Clinical Department of Restorative and Prosthetic Dentistry, Innsbruck Medical University, Austria.
Int J Prosthodont. 2012 Jan-Feb;25(1):70-8.
The aim of this clinical retrospective study was to evaluate the clinical quality, estimated survival rate, and failure analysis of different all-ceramic restorations in a long-term analysis of up to 20 years.

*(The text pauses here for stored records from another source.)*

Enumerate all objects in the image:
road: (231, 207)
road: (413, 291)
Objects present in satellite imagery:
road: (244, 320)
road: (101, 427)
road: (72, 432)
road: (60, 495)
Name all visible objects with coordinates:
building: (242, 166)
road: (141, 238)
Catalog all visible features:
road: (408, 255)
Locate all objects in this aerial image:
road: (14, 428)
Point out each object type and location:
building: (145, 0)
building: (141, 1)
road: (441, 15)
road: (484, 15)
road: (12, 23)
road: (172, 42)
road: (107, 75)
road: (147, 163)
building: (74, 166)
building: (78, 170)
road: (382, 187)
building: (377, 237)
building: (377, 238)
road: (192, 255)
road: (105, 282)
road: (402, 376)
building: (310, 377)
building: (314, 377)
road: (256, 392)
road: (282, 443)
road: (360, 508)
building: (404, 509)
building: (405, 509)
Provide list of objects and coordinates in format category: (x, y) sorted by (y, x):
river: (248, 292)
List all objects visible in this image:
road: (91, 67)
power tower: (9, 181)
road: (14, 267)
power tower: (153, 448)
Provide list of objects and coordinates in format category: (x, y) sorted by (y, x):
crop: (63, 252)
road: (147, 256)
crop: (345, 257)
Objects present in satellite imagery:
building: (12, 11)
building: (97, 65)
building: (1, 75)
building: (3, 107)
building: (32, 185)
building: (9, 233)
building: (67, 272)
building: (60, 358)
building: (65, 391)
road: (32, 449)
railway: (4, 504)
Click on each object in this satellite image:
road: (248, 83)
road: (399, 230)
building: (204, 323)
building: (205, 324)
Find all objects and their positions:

Different all-ceramic restorations (crowns [n = 470], veneers [n = 318], onlays [n = 213], and inlays ]n = 334[) were placed in 302 patients (120 men, 182 women) between 1987 and 2009 at Medical University Innsbruck, Innsbruck, Austria. Clinical examination was performed during patients' regularly scheduled maintenance appointments. Esthetic match, porcelain surface, marginal discoloration, and integrity were evaluated following modified California Dental Association/Ryge criteria. Number of restoration failures and reasons for failure were recorded. The study population included 106 (35.1%) individuals diagnosed with bruxism. The success rate was determined using Kaplan-Meier survival analysis.
The mean observation time was 102 ± 60 months. Ninety-five failures were recorded. The main reason for failure was fracture of the ceramic (33.68%). The estimated survival rate was 97.3% after 5 years, 93.5% at 10 years, and 78.5% at 20 years. Nonvital teeth showed a significantly higher risk of failure (P < .0001). There was a 2.3-times greater risk of failure associated with existing parafunction (bruxism, P = .0045). Cementation using Variolink showed significantly fewer failures than Optec Cement (P = .0217) and Dual Cement (P = .0099). No significant differences were found for type of restoration and distribution in the mouth.
All-ceramic restorations offer a predictable and successful restoration with an estimated survival probability of 93.5% over 10 years. Significantly increased failure rates are associated with bruxism, nonvital teeth, and specific cementation agents.
本临床回顾性研究旨在通过长达 20 年的长期分析,评估不同全瓷修复体的临床质量、估计生存率和失败分析。
1987 年至 2009 年期间,在奥地利因斯布鲁克医科大学,302 名患者(120 名男性,182 名女性)共植入了 470 个牙冠、318 个贴面、213 个嵌体和 334 个高嵌体。通过患者定期的维护预约进行临床检查。根据改良加利福尼亚牙科协会/雷格标准评估美学匹配、瓷面、边缘变色和完整性。记录修复体失败的数量和失败的原因。研究人群包括 106 名(35.1%)被诊断为磨牙症的个体。使用 Kaplan-Meier 生存分析确定成功率。
平均观察时间为 102±60 个月。记录到 95 次失败。失败的主要原因是陶瓷断裂(33.68%)。5 年后估计的生存率为 97.3%,10 年后为 93.5%,20 年后为 78.5%。非活髓牙的失败风险显著更高(P<0.0001)。存在磨牙症等功能异常时,失败风险增加 2.3 倍(P=0.0045)。与使用 Optec 水门汀和 Dual 水门汀相比,使用 Variolink 水门汀的失败率明显更低(P=0.0217,P=0.0099)。修复体类型和在口腔中的分布没有显著差异。
全瓷修复体具有可预测性和成功性,10 年内估计生存率为 93.5%。磨牙症、非活髓牙和特定的粘结剂会显著增加失败率。